First, for a court to grant a provisional sequestration order in terms of section 9(1) of the Insolvency Act, the court ought to be satisfied that, on a prima facie basis (i) the applicant is a creditor who has a liquidated claim of not less than R100 against the respondent, as a debtor; (ii) the respondent-debtor is insolvent or has committed an act of insolvency; and (iii) there is reason to believe that sequestration will be to the advantage of the creditors of the debtor.
Thus, an untaxed bill of costs or costs order may constitute a liquidated claim to afford an applicant locus standi to launch sequestration proceedings provided that the bill of costs is taxed or agreed as at the hearing of the application for sequestration. This means that an applicant may rely, for purposes of bringing a sequestration application, on a liquidated claim which did not exist at the time of launching the application. Of course, there is the risk for an applicant who relies solely on this type of claim to pursue a sequestration application in that the hearing may arrive sooner than the consummation of the debt into a liquidated claim. However, the possibility of risk does not detract from the fact that a creditor may have a good reason to launch the application sooner rather than later, for example, where there is threat of dissipation of assets by a clearly insolvent debtor.
Social media utterances
It is interesting to note regarding standing and the use of social media that the court held that statements or utterances such as social media posts by a debtor regarding the existence (or lack thereof) of certain assets, without more, cannot serve as a basis to establish a debt equating to a liquidated claim for the purposes of affording an applicant locus standi to apply for sequestration. However, the posts may be relevant when urging the court to consider a possible advantage to creditors which may result from the discovery or recovery of assets through investigation by the liquidators.
Tendering payment: An act of insolvency?
Section 8 of the Insolvency Act provides for acts of insolvency. Acts of insolvency are not linked to factual insolvency of a debtor but represent another basis for seeking sequestration of a debtor’s estate. Relevant to this alert are subsections (c) and (e) which read as follows: (c) “if [the debtor] makes or attempts to make any disposition of any of his property which has or would have the effect of prejudicing his creditors or of preferring one creditor above another”; and (e) “if [the debtor] makes or offers to make any arrangement with any of his creditors for releasing him wholly or partially from his debts.”
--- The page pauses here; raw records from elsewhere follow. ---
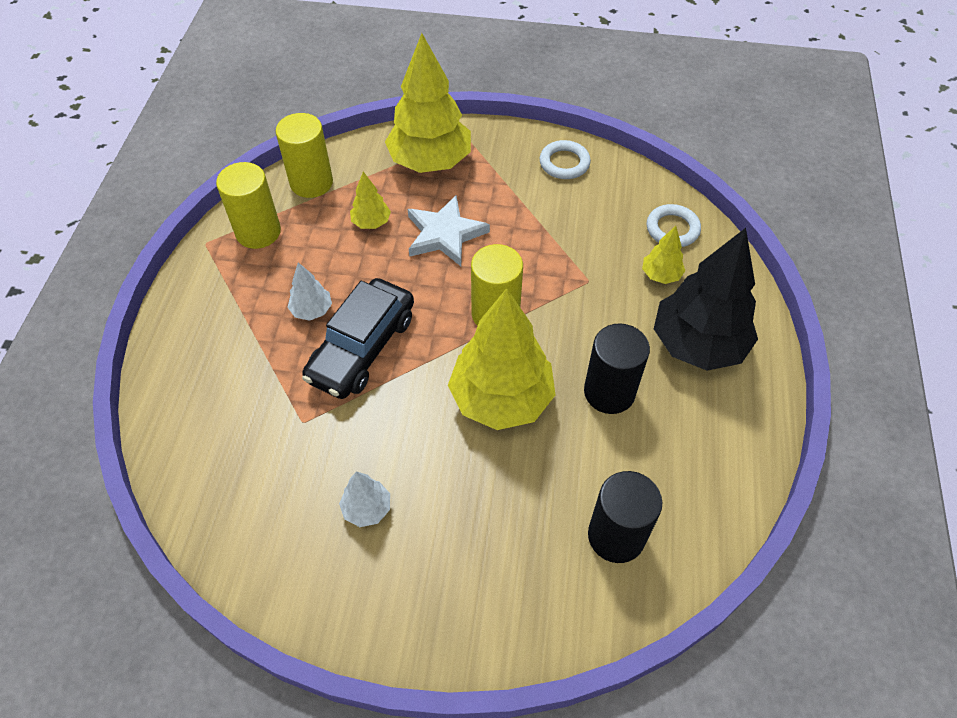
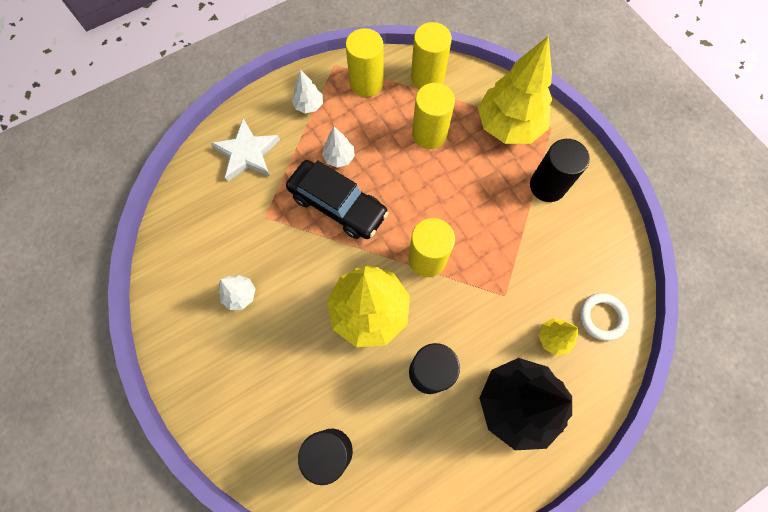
camera: 50 degrees right, 15 degrees up
(223, 296) = (309, 105): none -> white tree
(362, 348) = (338, 205): black car -> black car turned 135 degrees counterclockwise
(371, 222) = (429, 134): yellow tree -> yellow cylinder
(444, 234) = (460, 181): white star -> white star (247, 153)
(517, 178) = (547, 186): none -> black cylinder
(564, 163) = (590, 204): white ring -> none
The court in Victor held that the tender of payment of a bill of costs (in fact, the tender of payment of any debt) would constitute a voidable preference in terms of section 8(c). The court emphasised that it ought to be borne in mind that sequestration is not an enforcement or demand for payment of a particular debt, but a collective debt-collection mechanism.
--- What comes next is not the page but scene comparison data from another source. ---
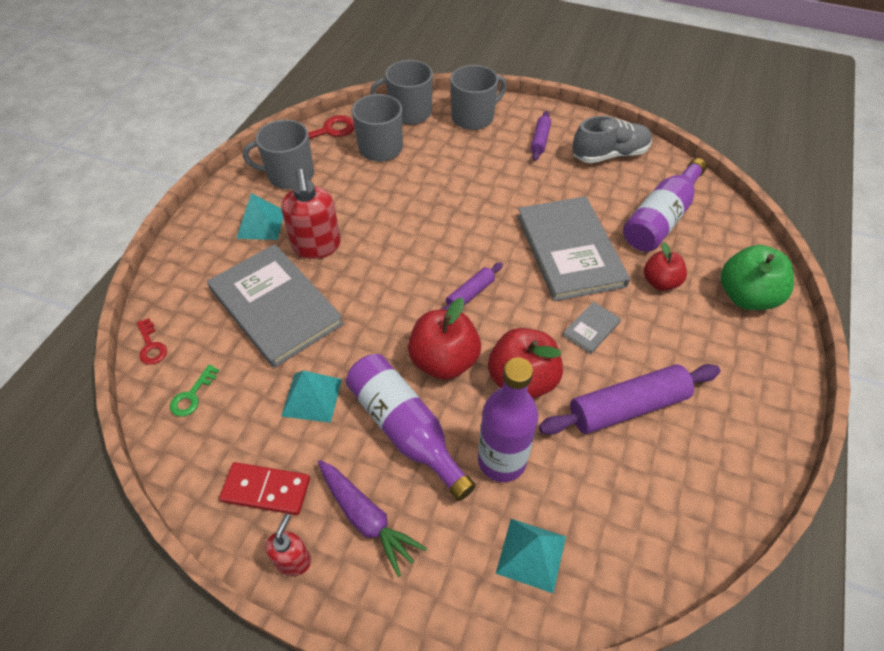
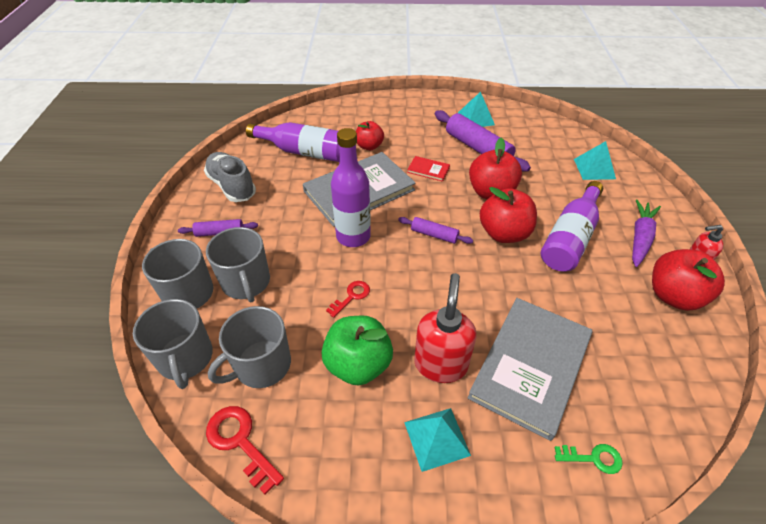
camera: 110 degrees left, 5 degrees down
(151, 346) = (648, 459): red key -> red key (351, 296)
(192, 395) = (658, 387): green key -> green key (593, 458)
(266, 490) = (673, 296): red domino -> red apple
(289, 175) = (342, 448): grey mug -> grey mug (246, 282)
(312, 397) = (590, 299): turquoise pyramid -> turquoise pyramid (476, 118)
(317, 246) = (440, 364): red soap dispenser -> red soap dispenser turned 45 degrees counterclockwise
(502, 460) = (553, 190): purple bottle -> purple bottle (353, 236)
(591, 329) = (428, 170): grey book -> red book
(746, 296) = (363, 114): green apple -> green apple (358, 364)

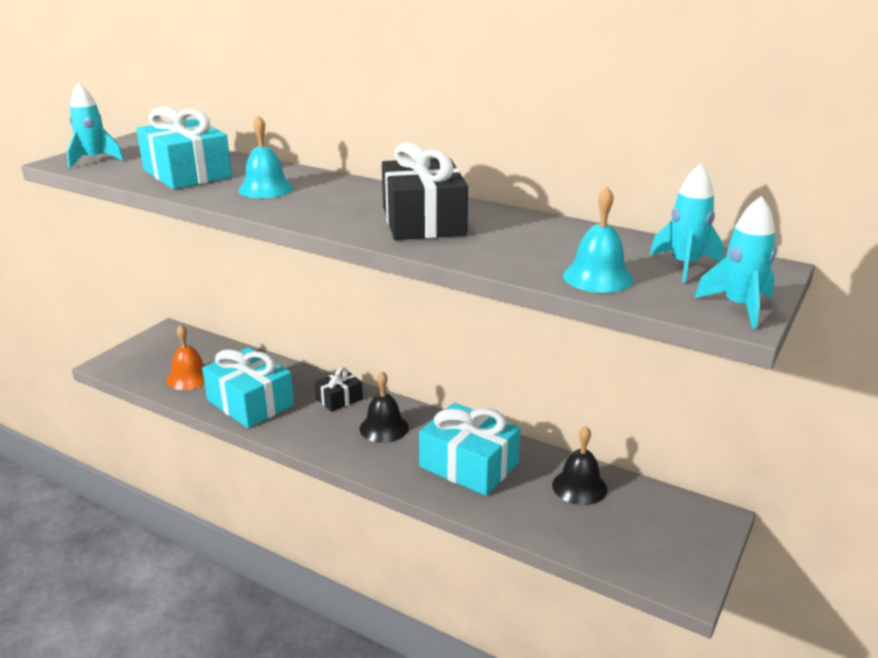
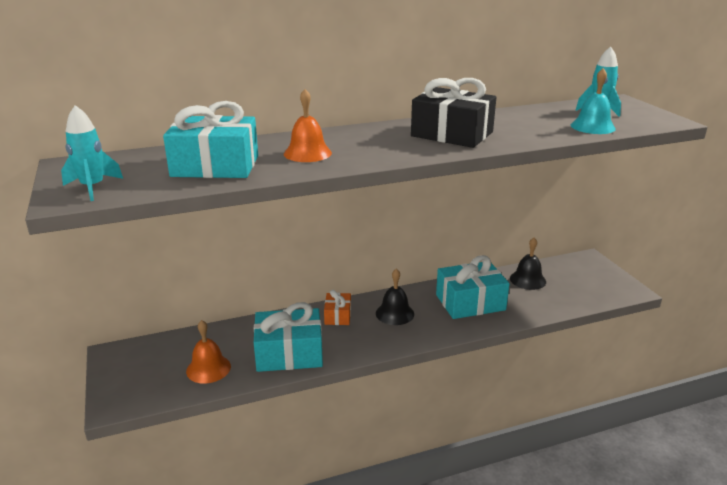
camera: 50 degrees left, 0 degrees up
(266, 189) = (307, 153): turquoise bell -> orange bell
(339, 399) = (338, 316): black gift -> orange gift
(739, 307) = (659, 117): turquoise rocket -> none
Furthermore, the court held that a debtor does not commit an act of insolvency envisaged in section 8(e) of the Insolvency Act by merely making an arrangement to pay their creditors the full amount even where the full payment is partially postponed or an extension of time to pay is granted. The act of insolvency within the subsection involves the release of the debtor either “wholly or partially from his debts”. The ability of a debtor to pay off their debts should not lead the court to consider any arrangement regarding payment entered into by a debtor with their creditor(s) to equate to an act of insolvency when there is no evidence of the debtor arranging to be fully or partially released from their debt(s), but arranging to pay the debt(s) in full. Otherwise, a mere commercial arrangement or even court-sanctioned settlement between persons not near the realm of insolvency would be discouraged or hampered.
Conclusion
This is relevant for any creditor seeking to establish their locus standi or to satisfy the various requirements before they can successfully launch an application for the sequestration of their debtor.